Salarios y docencia
Una nota periodística reciente hizo referencia a los salarios de los docentes de la Universidad de Panamá y destacó las "cuantías exorbitantes para el caso de 700 profesores", sin aclarar que se trata de menos del 18% de los 4,000 que laboran en la institución. En ninguna parte del escrito se informa que, hasta fecha reciente, los docentes de la Casa de Méndez Pereira venían recibiendo salarios inferiores con respecto a otras instituciones universitarias ni se hace alusión a que los nuevos salarios son producto de la "equiparación" con respecto a la escala salarial de la Universidad Tecnológica.
Ahora bien, no debe cuestionarse que un estamento de nuestra sociedad obtenga buenos salarios y que se deje entrever preferencias de sueldos en la universidad respecto a otras instituciones. Lo malo, a juicio nuestro, sería que se obtengan salarios irrisorios como ocurre en muchas profesiones (los periodistas, incluso), como es el caso de un sector numeroso de nuestros propios docentes, los de tiempo parcial, que no obtienen salarios correspondientes con las tareas que realizan.
También se obvia en la nota el tránsito de la docencia en la institución. En los últimos años, para reforzar la labor docente, se ha incrementado el número de profesores regulares, condición que se adquiere, no de a dedo, sino por concursos de antecedentes; se ha elevado, con igual propósito, la cantidad de docentes de tiempo completo y los ascensos de categorías y antigüedad permiten el incremento salarial. Existe el bienal del 5% sobre el salario base, un tanto desmejorado porque inicialmente se calculaba sobre el salario real. Son conquistas que han resuelto una parte de la realidad docente, pero aún quedan asuntos por atender.
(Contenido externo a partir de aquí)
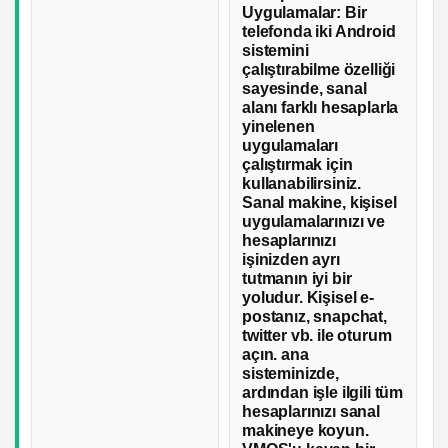
Uygulamalar: Bir
telefonda iki Android
sistemini
çalıştırabilme özelliği
sayesinde, sanal
alanı farklı hesaplarla
yinelenen
uygulamaları
çalıştırmak için
kullanabilirsiniz.
Sanal makine, kişisel
uygulamalarınızı ve
hesaplarınızı
işinizden ayrı
tutmanın iyi bir
yoludur. Kişisel e-
postanız, snapchat,
twitter vb. ile oturum
açın. ana
sisteminizde,
ardından işle ilgili tüm
hesaplarınızı sanal
makineye koyun.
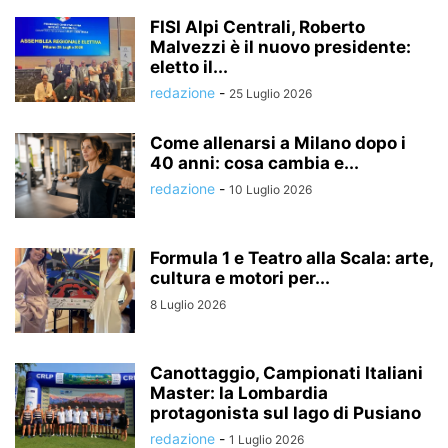
FISI Alpi Centrali, Roberto
Malvezzi è il nuovo presidente:
eletto il...
redazione
-
25 Luglio 2026
Come allenarsi a Milano dopo i
40 anni: cosa cambia e...
redazione
-
10 Luglio 2026
Formula 1 e Teatro alla Scala: arte,
cultura e motori per...
8 Luglio 2026
Canottaggio, Campionati Italiani
Master: la Lombardia
protagonista sul lago di Pusiano
redazione
-
1 Luglio 2026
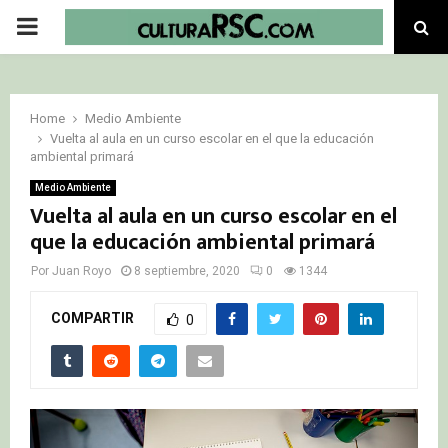
PRIMARY
MENU
Home
Medio Ambiente
Vuelta al aula en un curso escolar en el que la educación
ambiental primará
Medio Ambiente
Vuelta al aula en un curso escolar en el
que la educación ambiental primará
Por
Juan Royo
8 septiembre, 2020
0
1344
COMPARTIR
0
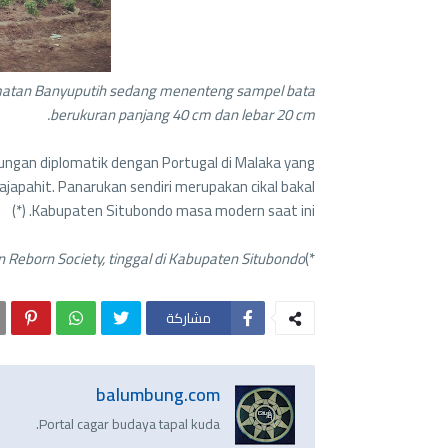
atan Banyuputih sedang menenteng sampel bata
berukuran panjang 40 cm dan lebar 20 cm.
ungan diplomatik dengan Portugal di Malaka yang
pahit. Panarukan sendiri merupakan cikal bakal
Kabupaten Situbondo masa modern saat ini. (*)
 Reborn Society, tinggal di Kabupaten Situbondo.
*)
مشاركة
balumbung.com
Portal cagar budaya tapal kuda.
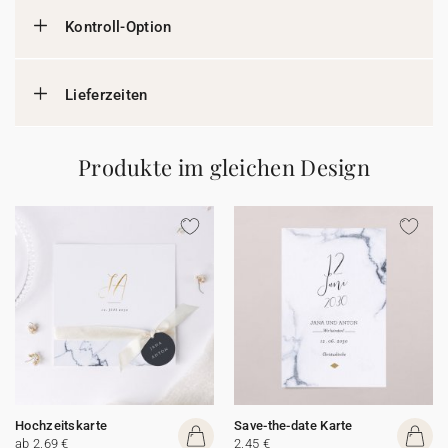
Kontroll-Option
Lieferzeiten
Produkte im gleichen Design
Hochzeitskarte
Save-the-date Karte
ab 2,69 €
2,45 €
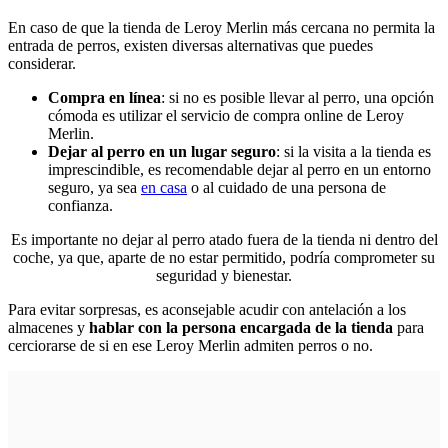
En caso de que la tienda de Leroy Merlin más cercana no permita la
entrada de perros, existen diversas alternativas que puedes
considerar.
Compra en línea
: si no es posible llevar al perro, una opción
cómoda es utilizar el servicio de compra online de Leroy
Merlin.
Dejar al perro en un lugar seguro
: si la visita a la tienda es
imprescindible, es recomendable dejar al perro en un entorno
seguro, ya sea
en casa
o al cuidado de una persona de
confianza.
Es importante no dejar al perro atado fuera de la tienda ni dentro del
coche, ya que, aparte de no estar permitido, podría comprometer su
seguridad y bienestar.
Para evitar sorpresas, es aconsejable acudir con antelación a los
almacenes y
hablar con la persona encargada de la tienda
para
cerciorarse de si en ese Leroy Merlin admiten perros o no.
Es cierto que los docentes han mejorado su escala a partir de la equiparación del profesor de la Universidad de Panamá con sus pares de la Universidad Tecnológica que, en igual función académica, devengaban mejores salarios. Equiparación consecuente con lo señalado en el artículo 67 de la Constitución: "a trabajo igual en idénticas condiciones, corresponde siempre igual salario o sueldo, cualesquiera sean las personas que lo realicen?". Pero para el caso de la UP, aún queda, como lo ha venido planteando la Asociación de Profesores (Audep), la situación de los docentes de tiempo parcial, número considerable dentro de la planilla institucional y cuya escala salarial merece ser mejorada.
Valga aclarar que los salarios destacados en la nota periodística se refieren a los obtenidos por los profesores después de transitar por muchos años de docencia (entre 20 y 30 años), de haber ganado sus respectivos concursos de cátedras y someterse a las respectivas clasificaciones para lo cual se exige un sinnúmero de requisitos. Siendo así, las cuantías de los salarios no son dádivas, sino derechos adquiridos con el trabajo y con la superación a través de maestrías, doctorados y ejecutorias.
Digamos además que las exigencias de calidad académica, de investigación, de extensión, exigen de un nuevo marco del desempeño docente. El contexto actual universitario, por ejemplo, se caracteriza por una educación superior que tiene que ser innovada, de calidad y con pertinencia. Frente a esto, están los altos costos de la vida, encarecida doblemente en tanto el acceso y uso de las tecnologías, lo que es exigible para el mundo académico, implican constantes y onerosas inversiones para quienes impartimos conocimientos.